Discriminating the HTM and MLRSM models in collider studies via doubly charged Higgs boson pair production and the subsequent leptonic decays

TL;DR

This study compares the production and decay signatures of doubly charged Higgs bosons in two models, HTM and MLRSM, highlighting how their different parameters influence collider signals and potential for model discrimination.

Contribution

It provides a detailed analysis of doubly charged Higgs boson pair production in both models, showing how decay patterns and signal strengths differ, aiding experimental differentiation.

Findings

MLRSM signals are generally an order of magnitude larger than HTM.

Distinct decay branching ratios lead to different four-lepton signatures.

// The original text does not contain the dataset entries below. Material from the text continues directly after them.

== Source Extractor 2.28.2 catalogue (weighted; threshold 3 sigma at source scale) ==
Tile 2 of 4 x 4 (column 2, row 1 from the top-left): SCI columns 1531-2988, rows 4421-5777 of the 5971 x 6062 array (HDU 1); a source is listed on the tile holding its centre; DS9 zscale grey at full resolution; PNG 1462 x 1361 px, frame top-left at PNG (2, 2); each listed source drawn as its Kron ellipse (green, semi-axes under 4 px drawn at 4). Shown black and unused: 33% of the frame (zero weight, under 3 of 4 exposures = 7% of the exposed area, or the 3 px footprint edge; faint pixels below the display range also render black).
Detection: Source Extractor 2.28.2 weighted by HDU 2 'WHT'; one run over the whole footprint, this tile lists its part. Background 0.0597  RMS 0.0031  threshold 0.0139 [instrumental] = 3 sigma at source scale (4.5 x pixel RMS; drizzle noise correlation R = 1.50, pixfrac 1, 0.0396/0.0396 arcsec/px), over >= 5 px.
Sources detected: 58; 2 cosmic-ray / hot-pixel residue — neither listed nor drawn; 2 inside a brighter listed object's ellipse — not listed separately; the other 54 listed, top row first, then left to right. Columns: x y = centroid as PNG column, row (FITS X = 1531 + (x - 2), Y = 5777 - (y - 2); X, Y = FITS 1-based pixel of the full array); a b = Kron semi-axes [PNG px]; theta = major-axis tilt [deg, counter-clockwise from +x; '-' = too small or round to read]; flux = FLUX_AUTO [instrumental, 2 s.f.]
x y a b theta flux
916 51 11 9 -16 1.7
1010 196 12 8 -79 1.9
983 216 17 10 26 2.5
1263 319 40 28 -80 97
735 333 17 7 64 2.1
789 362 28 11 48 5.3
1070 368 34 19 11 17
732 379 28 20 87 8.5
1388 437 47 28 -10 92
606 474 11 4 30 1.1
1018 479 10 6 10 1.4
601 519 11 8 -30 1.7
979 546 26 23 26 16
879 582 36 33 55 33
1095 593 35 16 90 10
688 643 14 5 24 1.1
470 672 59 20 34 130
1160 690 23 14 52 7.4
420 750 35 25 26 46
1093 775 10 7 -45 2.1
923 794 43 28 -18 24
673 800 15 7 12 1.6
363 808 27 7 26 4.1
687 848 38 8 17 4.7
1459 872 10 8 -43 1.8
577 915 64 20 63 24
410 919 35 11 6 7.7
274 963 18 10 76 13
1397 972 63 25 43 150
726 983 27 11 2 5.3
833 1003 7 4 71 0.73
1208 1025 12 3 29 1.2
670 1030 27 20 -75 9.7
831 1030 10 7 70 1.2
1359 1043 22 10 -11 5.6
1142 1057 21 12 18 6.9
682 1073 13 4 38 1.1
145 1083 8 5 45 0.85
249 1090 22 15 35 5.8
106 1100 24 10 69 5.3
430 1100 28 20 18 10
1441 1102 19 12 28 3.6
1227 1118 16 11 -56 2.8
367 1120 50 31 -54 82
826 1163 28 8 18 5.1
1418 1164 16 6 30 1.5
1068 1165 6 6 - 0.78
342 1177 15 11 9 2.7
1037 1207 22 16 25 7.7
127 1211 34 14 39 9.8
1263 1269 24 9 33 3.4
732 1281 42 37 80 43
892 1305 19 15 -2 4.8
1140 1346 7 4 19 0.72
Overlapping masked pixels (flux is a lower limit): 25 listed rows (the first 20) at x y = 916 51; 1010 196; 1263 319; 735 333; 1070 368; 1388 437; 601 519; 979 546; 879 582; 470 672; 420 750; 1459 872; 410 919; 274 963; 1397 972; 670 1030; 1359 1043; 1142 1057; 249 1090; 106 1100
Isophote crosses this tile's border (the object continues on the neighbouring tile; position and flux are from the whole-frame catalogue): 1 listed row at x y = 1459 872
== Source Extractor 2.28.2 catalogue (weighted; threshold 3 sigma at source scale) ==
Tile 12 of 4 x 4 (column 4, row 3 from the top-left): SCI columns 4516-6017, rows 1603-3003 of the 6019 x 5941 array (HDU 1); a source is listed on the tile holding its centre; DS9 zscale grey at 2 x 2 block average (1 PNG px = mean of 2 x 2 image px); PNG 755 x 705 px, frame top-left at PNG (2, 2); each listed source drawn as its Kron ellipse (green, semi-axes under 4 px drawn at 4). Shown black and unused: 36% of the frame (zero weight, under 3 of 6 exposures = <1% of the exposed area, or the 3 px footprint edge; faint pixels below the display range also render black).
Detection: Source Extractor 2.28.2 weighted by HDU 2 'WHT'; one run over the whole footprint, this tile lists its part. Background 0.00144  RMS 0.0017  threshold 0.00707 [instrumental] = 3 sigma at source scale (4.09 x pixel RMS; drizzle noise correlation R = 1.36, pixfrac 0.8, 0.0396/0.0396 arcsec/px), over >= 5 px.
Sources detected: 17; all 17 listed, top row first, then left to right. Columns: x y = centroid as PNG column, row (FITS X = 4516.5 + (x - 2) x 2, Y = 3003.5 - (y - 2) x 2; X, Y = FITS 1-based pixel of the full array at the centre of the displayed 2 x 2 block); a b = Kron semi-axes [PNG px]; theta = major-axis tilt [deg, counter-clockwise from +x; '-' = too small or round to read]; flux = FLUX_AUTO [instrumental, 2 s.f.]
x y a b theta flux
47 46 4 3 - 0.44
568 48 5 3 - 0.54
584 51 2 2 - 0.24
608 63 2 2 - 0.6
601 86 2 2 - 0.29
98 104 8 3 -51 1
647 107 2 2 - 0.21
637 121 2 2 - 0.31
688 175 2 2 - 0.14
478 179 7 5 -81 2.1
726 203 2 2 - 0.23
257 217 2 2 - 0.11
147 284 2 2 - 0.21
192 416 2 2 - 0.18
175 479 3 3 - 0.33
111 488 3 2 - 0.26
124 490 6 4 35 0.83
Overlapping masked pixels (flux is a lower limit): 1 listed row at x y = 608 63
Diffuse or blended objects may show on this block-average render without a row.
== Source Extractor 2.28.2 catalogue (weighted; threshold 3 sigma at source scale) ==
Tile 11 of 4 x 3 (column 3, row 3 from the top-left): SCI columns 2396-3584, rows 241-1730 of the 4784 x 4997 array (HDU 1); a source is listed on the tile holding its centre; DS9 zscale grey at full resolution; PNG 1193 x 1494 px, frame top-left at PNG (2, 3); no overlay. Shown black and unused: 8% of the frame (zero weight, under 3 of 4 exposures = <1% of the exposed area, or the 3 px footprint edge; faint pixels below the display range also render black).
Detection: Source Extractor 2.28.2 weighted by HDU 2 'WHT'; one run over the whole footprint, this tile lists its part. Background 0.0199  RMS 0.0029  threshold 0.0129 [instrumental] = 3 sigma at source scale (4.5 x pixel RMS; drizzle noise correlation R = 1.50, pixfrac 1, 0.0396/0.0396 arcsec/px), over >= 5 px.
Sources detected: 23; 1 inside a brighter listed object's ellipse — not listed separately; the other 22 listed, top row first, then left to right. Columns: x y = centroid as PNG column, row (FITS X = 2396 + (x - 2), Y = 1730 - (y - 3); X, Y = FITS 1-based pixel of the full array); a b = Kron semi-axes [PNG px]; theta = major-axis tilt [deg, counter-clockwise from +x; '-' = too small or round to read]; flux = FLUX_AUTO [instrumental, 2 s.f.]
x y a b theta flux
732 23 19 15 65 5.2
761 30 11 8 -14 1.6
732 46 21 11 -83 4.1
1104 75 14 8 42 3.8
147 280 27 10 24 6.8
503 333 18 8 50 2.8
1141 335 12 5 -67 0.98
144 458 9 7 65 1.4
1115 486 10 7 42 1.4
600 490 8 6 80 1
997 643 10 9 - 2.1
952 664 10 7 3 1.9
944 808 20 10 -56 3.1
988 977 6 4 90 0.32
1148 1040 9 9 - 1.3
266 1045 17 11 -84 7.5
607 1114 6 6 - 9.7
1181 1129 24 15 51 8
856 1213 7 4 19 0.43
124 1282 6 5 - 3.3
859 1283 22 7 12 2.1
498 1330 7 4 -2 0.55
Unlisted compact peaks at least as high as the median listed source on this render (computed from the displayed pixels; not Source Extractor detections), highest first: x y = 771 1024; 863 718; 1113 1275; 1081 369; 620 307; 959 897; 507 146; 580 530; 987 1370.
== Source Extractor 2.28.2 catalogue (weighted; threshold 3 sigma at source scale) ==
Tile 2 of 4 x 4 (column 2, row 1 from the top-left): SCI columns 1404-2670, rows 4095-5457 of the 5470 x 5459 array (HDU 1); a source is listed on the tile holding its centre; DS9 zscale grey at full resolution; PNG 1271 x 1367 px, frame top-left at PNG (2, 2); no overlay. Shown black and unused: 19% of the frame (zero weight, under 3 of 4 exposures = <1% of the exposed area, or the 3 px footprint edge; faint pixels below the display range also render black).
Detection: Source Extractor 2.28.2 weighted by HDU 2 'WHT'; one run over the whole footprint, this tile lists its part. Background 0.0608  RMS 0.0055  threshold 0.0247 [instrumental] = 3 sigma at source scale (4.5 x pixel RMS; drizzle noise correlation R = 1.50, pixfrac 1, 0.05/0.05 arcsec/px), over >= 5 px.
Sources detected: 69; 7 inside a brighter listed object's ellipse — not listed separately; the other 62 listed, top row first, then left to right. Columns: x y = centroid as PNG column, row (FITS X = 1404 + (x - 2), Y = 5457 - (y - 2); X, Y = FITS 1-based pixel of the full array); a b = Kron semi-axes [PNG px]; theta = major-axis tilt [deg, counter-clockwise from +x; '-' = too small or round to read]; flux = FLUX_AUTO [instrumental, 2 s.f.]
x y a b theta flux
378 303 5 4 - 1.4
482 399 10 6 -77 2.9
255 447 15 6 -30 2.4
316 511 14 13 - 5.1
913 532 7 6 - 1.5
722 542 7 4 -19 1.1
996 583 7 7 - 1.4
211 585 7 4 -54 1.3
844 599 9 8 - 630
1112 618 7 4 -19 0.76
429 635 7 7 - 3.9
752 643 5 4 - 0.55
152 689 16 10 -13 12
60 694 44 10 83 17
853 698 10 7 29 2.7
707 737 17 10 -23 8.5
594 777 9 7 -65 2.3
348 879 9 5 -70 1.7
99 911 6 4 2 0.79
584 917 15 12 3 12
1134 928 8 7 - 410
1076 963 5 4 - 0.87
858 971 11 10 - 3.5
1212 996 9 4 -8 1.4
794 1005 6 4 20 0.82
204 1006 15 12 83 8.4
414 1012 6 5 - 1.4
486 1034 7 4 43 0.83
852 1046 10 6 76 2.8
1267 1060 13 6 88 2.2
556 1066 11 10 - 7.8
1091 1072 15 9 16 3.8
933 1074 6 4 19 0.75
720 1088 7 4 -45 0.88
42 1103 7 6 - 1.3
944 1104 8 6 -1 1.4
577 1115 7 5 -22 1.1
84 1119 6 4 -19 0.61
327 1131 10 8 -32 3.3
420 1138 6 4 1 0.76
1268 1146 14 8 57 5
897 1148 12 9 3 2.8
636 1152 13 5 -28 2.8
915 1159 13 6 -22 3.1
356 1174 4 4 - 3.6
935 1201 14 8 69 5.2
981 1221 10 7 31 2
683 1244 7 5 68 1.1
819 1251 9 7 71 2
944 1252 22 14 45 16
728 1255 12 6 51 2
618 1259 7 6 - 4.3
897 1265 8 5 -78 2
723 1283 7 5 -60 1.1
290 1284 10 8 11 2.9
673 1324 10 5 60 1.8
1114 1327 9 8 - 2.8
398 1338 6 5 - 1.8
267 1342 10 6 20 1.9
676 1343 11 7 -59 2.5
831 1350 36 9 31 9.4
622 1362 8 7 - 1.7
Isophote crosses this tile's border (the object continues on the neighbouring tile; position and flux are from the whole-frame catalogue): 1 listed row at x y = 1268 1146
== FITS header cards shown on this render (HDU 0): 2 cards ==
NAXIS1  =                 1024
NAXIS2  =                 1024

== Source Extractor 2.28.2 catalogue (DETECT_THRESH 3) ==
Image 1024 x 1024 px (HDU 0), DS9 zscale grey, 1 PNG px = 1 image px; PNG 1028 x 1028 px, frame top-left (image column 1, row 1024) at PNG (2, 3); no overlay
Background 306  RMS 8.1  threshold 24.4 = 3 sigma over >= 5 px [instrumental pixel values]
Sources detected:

Detectable signals at HL-LHC and FCC-hh are predicted for 1 TeV Higgs masses.

Abstract

We present a case study for the doubly charged Higgs bosons $H^{\pm\pm}$ pair production in $e^+e^-$ and $pp$ colliders with their subsequent decays to four charged leptons. We consider the Higgs Triplet Model (HTM) not restricted by the custodial symmetry and the Minimal Left-Right Symmetric Model (MLRSM). The models include scalar triplets with different complexity of scalar potentials and, due to experimental restrictions, completely different scales of non-standard triplet vacuum expectation values. In both models, a doubly charged Higgs boson $H^{\pm\pm}$ can acquire a mass of hundreds of gigaelectronvolts, which can be probed at HL-LHC, future $e^+e^-$, and hadron colliders. We take into account a comprehensive set of constraints on the parameters of both models coming from neutrino oscillations, LHC, $e^+e^-$ and low-energy lepton flavour violating data and assume the same mass of $H^{\pm\pm}$. Our finding is that the $H^{\pm\pm}$ pair production in lepton and hadron colliders is comparable in both models, though more pronounced in MLRSM. We show that the decay branching ratios can be different within both models, leading to distinguishable four lepton signals and that the strongest are $4\mu$ events yielded by MLRSM. Typically we find that MLRSM signals are one order of magnitude larger that in HTM. For example, the $pp \to 4\mu$ MLRSM signal for 1 TeV $H^{\pm \pm}$ mass results in a clearly detectable significance of $S \simeq 11$ for HL-LHC and $S \simeq 290$ for FCC-hh. Finally we provide quantitative predictions for the dilepton invariant mass distributions and lepton separations which help to identify non-standard signals.